Selection-adjusted model. Weighted least squares (statsmodels WLS, weights = wtssps, HC1 robust standard errors) of happy on a married indicator plus age, age², log constant-dollar family income (coninc), self-rated health, number of children, and degree dummies, on the complete-control sample (analytic N = 46,218 pooled). The adjusted premium is the married coefficient. Because coninc ends in 2022, the adjusted line stops at its last covered bin; the 2021–24 adjusted point uses 2021–22 cases only, while the raw premium runs to 2024. Health is missing in three survey years, so the analytic sample is a subset of all happiness respondents. The income-feel bracket frame income16 (2016–24 only) is deliberately not used as the across-time control.
Uncertainty. The light band on the raw premium is a weighted bootstrap (600 resamples of respondents within each bin, 95% interval). No design-based standard errors are claimed; this is journalism, not a journal.

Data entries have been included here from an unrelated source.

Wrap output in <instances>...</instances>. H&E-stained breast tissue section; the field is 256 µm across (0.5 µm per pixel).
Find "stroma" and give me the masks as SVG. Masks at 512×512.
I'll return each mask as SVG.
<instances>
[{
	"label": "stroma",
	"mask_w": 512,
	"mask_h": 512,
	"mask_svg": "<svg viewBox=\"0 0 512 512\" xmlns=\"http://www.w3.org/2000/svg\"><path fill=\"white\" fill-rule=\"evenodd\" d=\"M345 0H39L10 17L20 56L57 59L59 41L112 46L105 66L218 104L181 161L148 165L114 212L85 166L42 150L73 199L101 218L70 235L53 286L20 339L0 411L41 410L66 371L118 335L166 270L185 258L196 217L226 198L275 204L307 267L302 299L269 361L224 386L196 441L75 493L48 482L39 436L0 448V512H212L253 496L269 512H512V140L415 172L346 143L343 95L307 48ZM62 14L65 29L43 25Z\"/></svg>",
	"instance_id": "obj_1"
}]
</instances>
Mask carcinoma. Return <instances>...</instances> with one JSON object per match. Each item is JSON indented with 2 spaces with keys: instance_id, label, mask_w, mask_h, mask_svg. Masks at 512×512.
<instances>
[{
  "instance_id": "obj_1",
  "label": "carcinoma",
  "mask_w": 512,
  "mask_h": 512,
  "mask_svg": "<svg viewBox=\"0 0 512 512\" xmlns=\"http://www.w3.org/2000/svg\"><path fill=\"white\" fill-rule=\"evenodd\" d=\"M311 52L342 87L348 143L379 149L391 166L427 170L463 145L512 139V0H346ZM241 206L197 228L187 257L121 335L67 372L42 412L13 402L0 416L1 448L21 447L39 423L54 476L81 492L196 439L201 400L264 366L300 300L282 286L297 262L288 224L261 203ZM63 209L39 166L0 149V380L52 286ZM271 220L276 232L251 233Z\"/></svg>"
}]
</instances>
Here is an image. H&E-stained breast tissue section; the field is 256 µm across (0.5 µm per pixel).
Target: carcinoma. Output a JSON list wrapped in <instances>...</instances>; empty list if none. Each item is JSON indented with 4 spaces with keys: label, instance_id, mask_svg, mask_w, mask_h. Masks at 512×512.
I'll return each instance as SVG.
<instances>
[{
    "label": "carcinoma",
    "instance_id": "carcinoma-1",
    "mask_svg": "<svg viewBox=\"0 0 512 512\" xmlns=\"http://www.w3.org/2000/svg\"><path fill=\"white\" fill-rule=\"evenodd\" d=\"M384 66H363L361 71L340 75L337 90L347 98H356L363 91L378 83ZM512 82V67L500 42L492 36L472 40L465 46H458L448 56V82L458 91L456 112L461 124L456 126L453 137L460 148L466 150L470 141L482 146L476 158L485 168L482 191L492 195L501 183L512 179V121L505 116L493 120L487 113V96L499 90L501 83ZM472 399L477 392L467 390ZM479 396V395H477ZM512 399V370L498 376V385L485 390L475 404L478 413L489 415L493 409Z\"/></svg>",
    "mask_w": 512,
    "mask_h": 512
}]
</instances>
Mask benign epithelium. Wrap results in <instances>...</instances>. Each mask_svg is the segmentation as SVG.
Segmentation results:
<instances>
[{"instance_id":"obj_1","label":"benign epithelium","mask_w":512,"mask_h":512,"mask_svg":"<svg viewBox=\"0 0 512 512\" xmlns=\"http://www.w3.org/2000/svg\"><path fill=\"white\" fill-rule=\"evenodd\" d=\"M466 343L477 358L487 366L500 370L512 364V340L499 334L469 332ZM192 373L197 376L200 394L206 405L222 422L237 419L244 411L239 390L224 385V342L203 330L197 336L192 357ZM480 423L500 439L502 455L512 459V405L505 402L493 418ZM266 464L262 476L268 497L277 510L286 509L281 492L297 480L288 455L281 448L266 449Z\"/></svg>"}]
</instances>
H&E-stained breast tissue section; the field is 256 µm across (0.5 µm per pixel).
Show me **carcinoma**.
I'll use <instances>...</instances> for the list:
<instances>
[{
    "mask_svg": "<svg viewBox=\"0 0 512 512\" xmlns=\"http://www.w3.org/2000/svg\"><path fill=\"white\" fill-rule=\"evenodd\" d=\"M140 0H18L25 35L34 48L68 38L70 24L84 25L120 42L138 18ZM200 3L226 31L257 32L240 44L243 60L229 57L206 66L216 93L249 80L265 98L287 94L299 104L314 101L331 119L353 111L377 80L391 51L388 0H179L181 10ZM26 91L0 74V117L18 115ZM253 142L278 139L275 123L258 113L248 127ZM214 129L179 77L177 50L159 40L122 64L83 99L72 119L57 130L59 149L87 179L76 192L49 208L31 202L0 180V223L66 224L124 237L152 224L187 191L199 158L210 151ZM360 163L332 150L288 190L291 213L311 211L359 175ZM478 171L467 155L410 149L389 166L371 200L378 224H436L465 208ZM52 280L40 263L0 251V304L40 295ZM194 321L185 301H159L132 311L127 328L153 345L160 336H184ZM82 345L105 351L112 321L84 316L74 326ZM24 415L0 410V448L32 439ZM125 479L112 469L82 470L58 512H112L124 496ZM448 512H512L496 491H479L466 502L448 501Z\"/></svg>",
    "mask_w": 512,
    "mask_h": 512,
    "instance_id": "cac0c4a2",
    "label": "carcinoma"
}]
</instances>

Cohabitation. hapcohab exists in only seven survey years (2012, 2014, 2016, 2018, 2021, 2022, 2024; N = 1,807) and is treated as a recent pooled snapshot, never a trend. Both hapmar and hapcohab are conditional on being in the relationship — a survivorship filter, since dissolved unions are unobserved.
Limits. Association, not causation. Happier people are more likely to marry and to stay married; the adjusted line narrows the gap but cannot eliminate selection or reverse causation. Effects are modest and reported as such. Census region is the only geography in the GSS public file; no state or county detail is used.
Prior work. Waite & Gallagher, The Case for Marriage (2000); Stutzer & Frey, “Does marriage make people happy, or do happy people get married?” (2006); Glass, Simon & Andersson, “Parenthood and happiness” (2016). On the GSS 2021 push-to-web mode change and its level effects, see the NORC GSS methodological documentation.